Be warned, this is going to be a long article. Nonetheless if you’re interested in battery technology or have a BMW i3, you’ll like reading it.
Later this year, the BMW i3 will get its battery upgraded with NCM 622 cells and the capacity will increase from 94 to 120 Ah. With 120 Ah battery cells, the BMW i3 will have a total battery capacity around 42,62 kWh (96 x 120 Ah x 3,7 V).
Moreover, the new battery cells are already in production at the Samsung SDI plant in Hungary. BMW will announce the new battery for the i3 in the summer.
Nonetheless, this article isn’t about the new 120 Ah cells.
Currently the BMW i3 battery has NCM 111 battery cells rated at 94 Ah and made by Samsung SDI. NCM 111 means that the cathode besides lithium contains nickel, cobalt and manganese in a composition ratio of 1:1:1. Sometimes, these battery cells are also referred to as NCM 333.
Let’s see the interesting stuff, the official specs.
This battery cell complies with BEV2 VDA standard (just 1 cm taller) and its dimensions are 173 mm x 125 mm x 45 mm.
The volumetric energy density is 352 Wh/L, while the gravimetric energy density is 174 Wh/kg.
Unless a short circuit occurs you don’t need to worry about a thermal runaway ever happening. Moving on…
After 4.600 charge/discharge complete cycles (from 0 to 100 %) at 25º C, the battery cells retain 80 % of the initial capacity. If we consider that with a full charge a BMW i3 have on average a 200 km of range during the 4.600 cycles, it means that by the time it reaches 920.000 km it’ll still have 80 % of its initial battery capacity left.
Batteries are like people, they work best at 25º C and that’s why TMS (Thermal Management Systems) are so important.
At 45º C we reach the EOL (End of Life) in 2.000 instead of 4.600 full cycles. Samsung SDI considers the EOL of a battery to be at 80 % of its initial capacity. Nevertheless, after 400.000 km still having 80 % of the initial battery capacity isn’t bad.
I’m still thinking about those 920.000 km…
By cycling the battery at 60º C the EOL is reached in only two and half years.
See why TMS is important?
In my opinion, the BMW i3 (94 Ah version) has the best EV battery, mostly because of its cells, but not only:
- Superb quality NCM 333 battery cells from Samsung SDI.
- Cell layout is what it should always be. Side by side, for better heat dissipation. Having cells on top of each other is not a good idea, the top cells will get hot and degrade faster.
- Good TMS (Thermal Management System) that uses liquid cooling for keeping the battery at recommended temperature is very important.

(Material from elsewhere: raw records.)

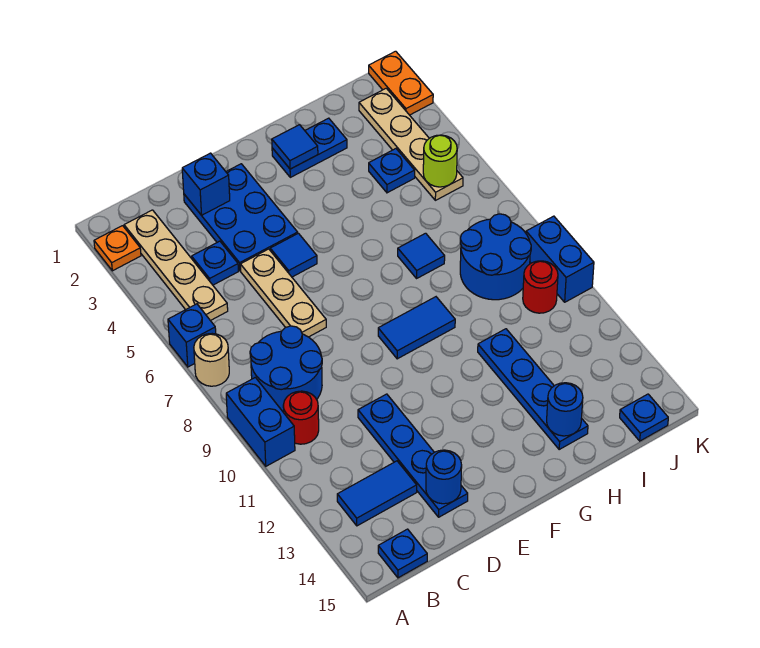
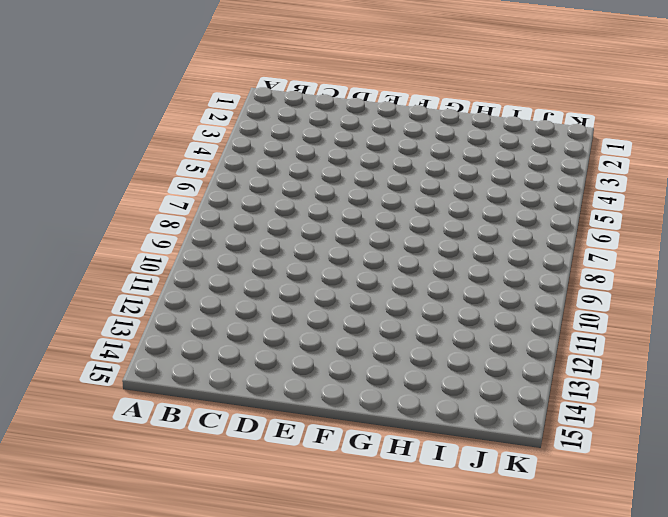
none -> orange 1x1 plate [94,226,141,271]
none -> blue 1x1 brick [168,304,216,367]
none -> tan 1x1 round brick [194,334,229,386]
none -> blue 1x2 brick [226,377,295,466]

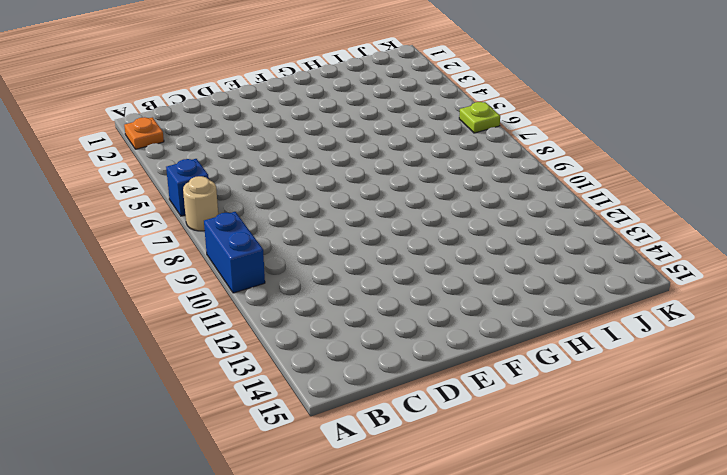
lime 1x1 plate [459,102,500,133] -> none
none -> tan 1x4 plate [124,210,228,321]
none -> blue 2x2 round brick [250,326,322,413]
none -> red 1x1 round brick [283,391,319,444]
none -> blue 1x2 tile [337,461,417,526]

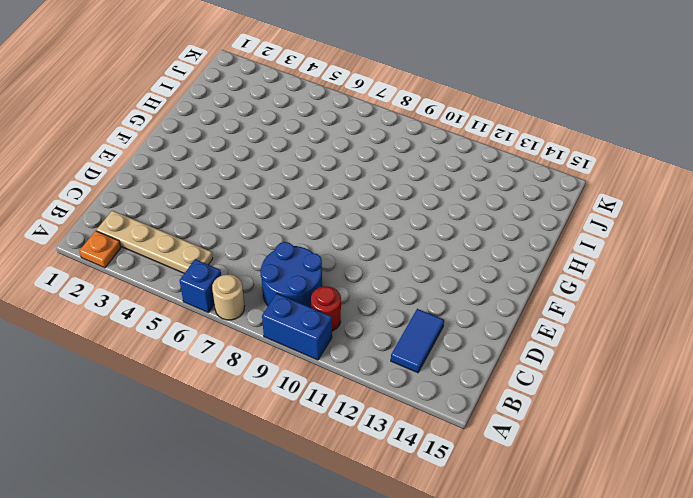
none -> blue 1x1 plate [378,529,427,578]
none -> blue 1x1 plate [192,241,238,285]
none -> blue 2x3 plate [184,164,298,271]
none -> tan 1x3 plate [240,249,326,337]

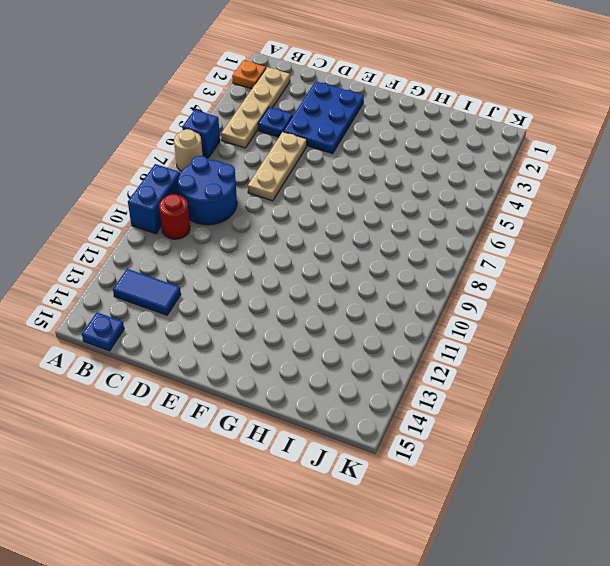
none -> blue 1x4 plate [358,394,468,517]
none -> blue 1x1 tile [270,233,317,277]
none -> blue 1x2 tile [378,297,455,359]
none -> blue 1x2 plate [272,118,347,177]

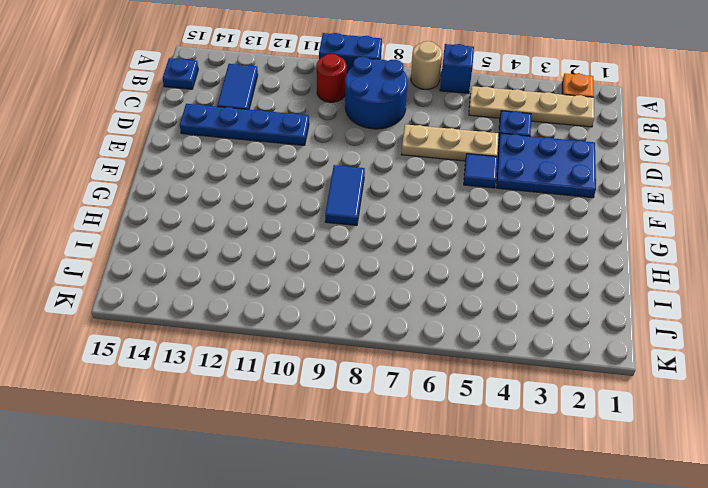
none -> blue 1x2 plate [272,118,347,177]
none -> blue 1x1 tile [398,233,445,278]
none -> blue 1x4 plate [478,329,588,449]
none -> blue 1x1 plate [369,149,415,193]

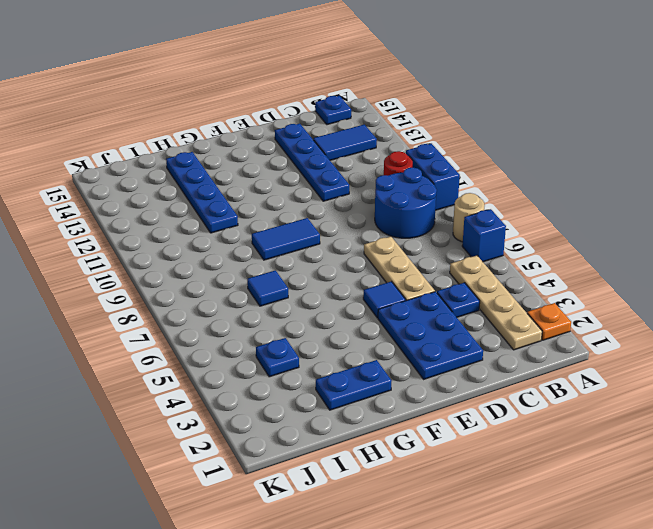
none -> blue 2x2 round brick [460,214,531,300]
none -> tan 1x4 plate [359,88,463,200]
none -> red 1x1 round brick [523,261,558,313]
none -> blue 1x1 plate [620,394,668,441]

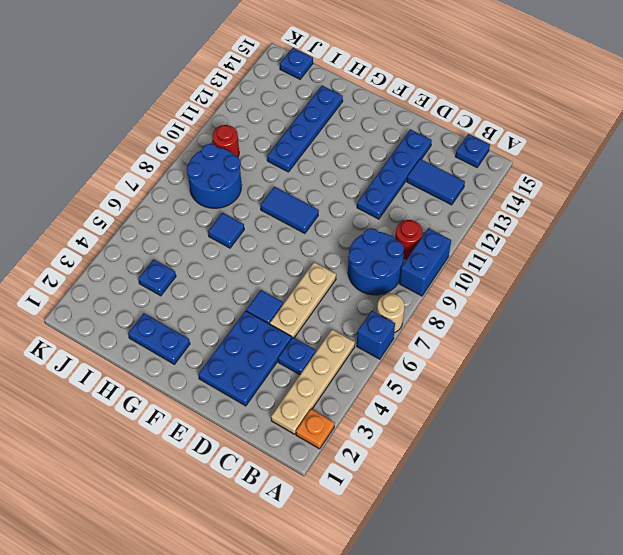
none -> tan 1x4 plate [359,88,463,200]
none -> orange 1x2 plate [369,51,433,115]
none -> blue 1x2 brick [526,216,594,302]
none -> blue 1x1 brick [182,153,230,215]

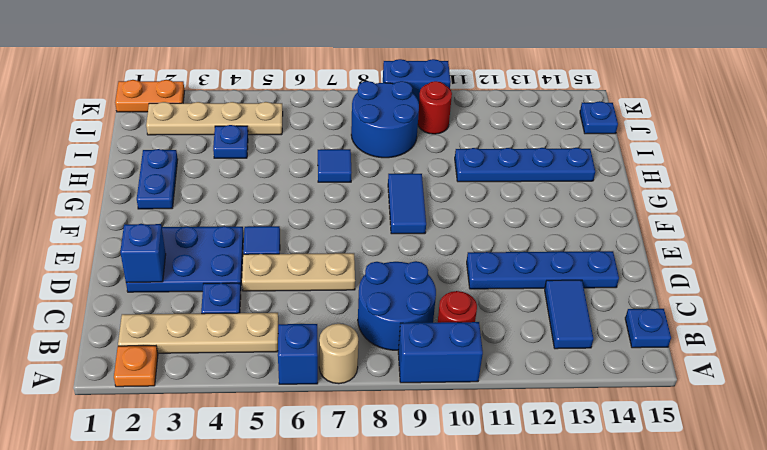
none -> blue 1x1 round brick [426,450,462,504]
none -> blue 1x1 tile [272,125,318,169]
none -> blue 1x1 round brick [547,383,583,436]
none -> lime 1x1 round brick [423,135,457,187]

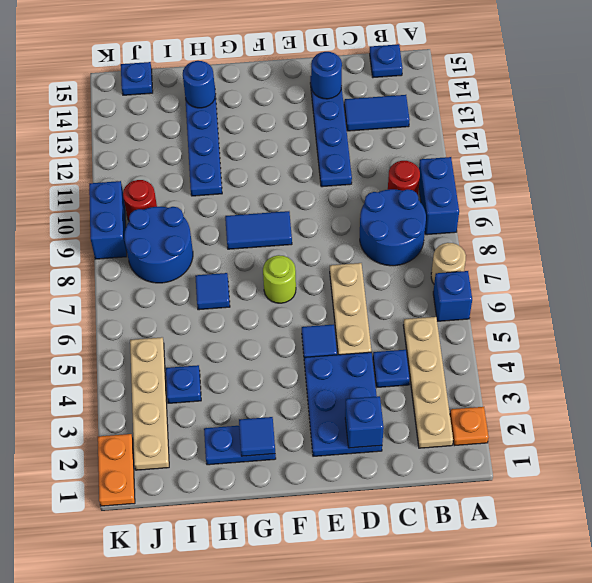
lime 1x1 round brick [263,255,296,303] -> lime 1x1 round brick moved to [423,135,457,187]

- KISS (Keep It Simple, Stupid) principle, since it only has 96 cells all connected in series, none in parallel. Less chances to get one bad cell that undermines the whole battery pack.
Summing up, the BMW i3 (94 Ah version) has a great battery that will outlast the rest of the car. It’s very important to acknowledge that if we want to have sustainable electric cars we need to care about their batteries, otherwise they’ll have as much planned obsolescence built into them as ICE (Internal Combustion Engine) cars. Anything less than 200.000 km before reaching the EOL isn’t acceptable from an environmental point of view, and this is why a good TMS – among other things – is crucial.
And we’re done for today.
Thanks Andreas Mayer for the heads up.